Magical Times for Gulf of Mexico Port

There’s really only one word for what’s going on in Galveston these days. Magic. Five months ago, when we sailed on the Carnival Ecstasy from the south Texas port, there were three cruise ships that called Galveston home, with combined space for 8,722 passengers.

By next year, there will be five ships. Passenger total: 14,998.

Magic?

Two of the five ships are the Carnival Magic and the Disney Magic and, yes, you are allowed to ask why two cruise lines would give their ships the same names. Well, kind of like having two Georges, or two Susans, with different surnames, we suppose.

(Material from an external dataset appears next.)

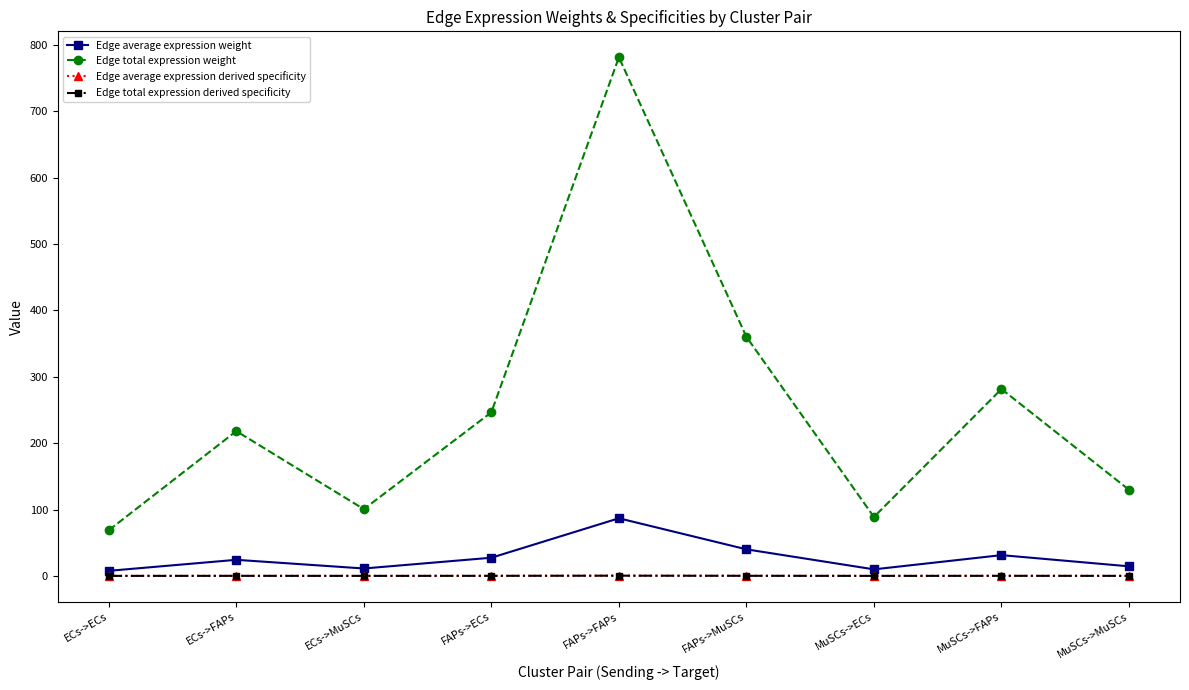

What is the greatest value displayed?

781.5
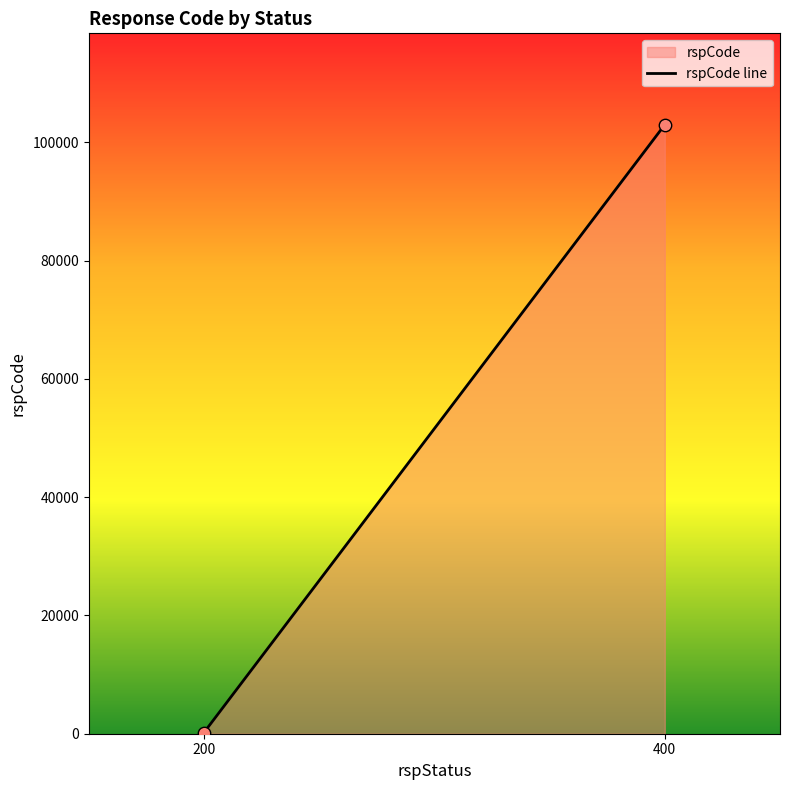

What is the range of X values (max minus min)?

200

The latest to dance to the Texas swing is Disney’s Magic. The announcement will be made by Disney today, but Jenalia Moreno at the Houston Chronicle was all over it on Monday. The Magic was Disney’s first cruise ship, launched in 1998, so the Magic Kingdom had first dibs on the name…as if that was ever in question. With the arrival of the Dream this year, cruise insiders knew it wouldn’t be long until the Magic had a new home.

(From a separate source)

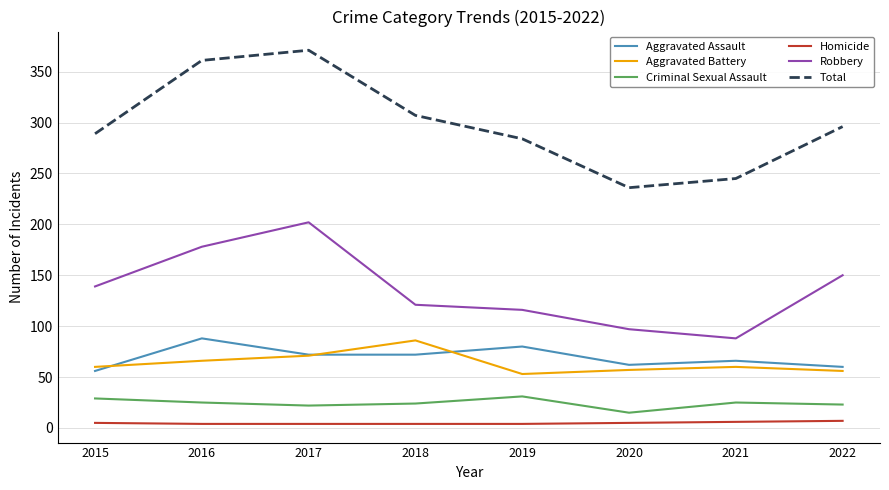

Which category has the highest value in the Total series?

2017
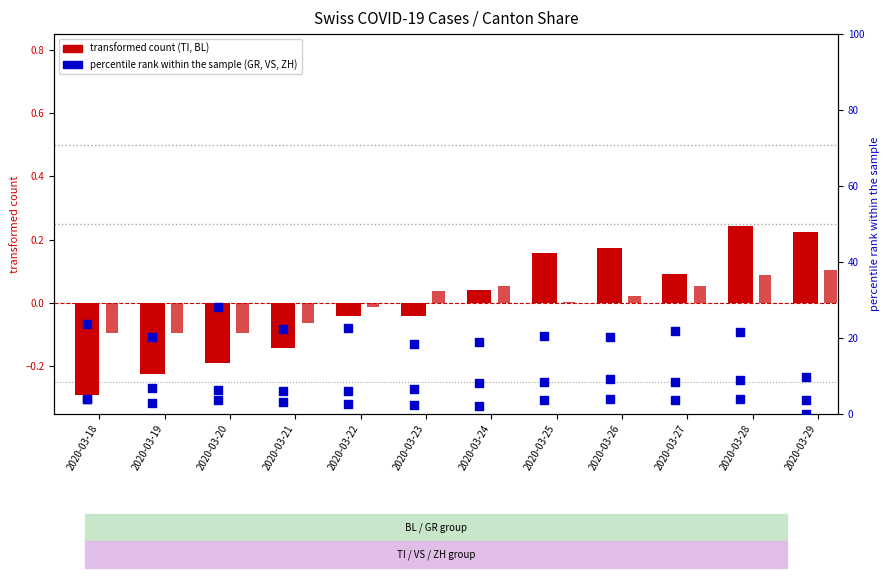

At how many categories does at least one series exceed 6?

12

It will sail a dozen 7-day cruises from Galveston, starting in September 2012. It may just be a market test, but judging by the influx of ships, the port has already passed that test.

Carnival will send the Ecstasy and the Conquest, both of which call Galveston home right now, to New Orleans and replace them with the Triumph (October) and the Magic (November). Royal Caribbean will swap the Voyager of the Seas for the Mariner of the Seas, two ships of the same size. And Princess will make its Crown Princess part of the competition for cruising out of Texas.

Nearby, the huge metropolis that is Houston sits with an empty cruise terminal. Built at a cost of $81 million and open since 2008, it has been unable to attract any of the heavy hitters of cruising. The philosophy in its creation was “Build it, they will come.”

They should have added “…to Galveston.”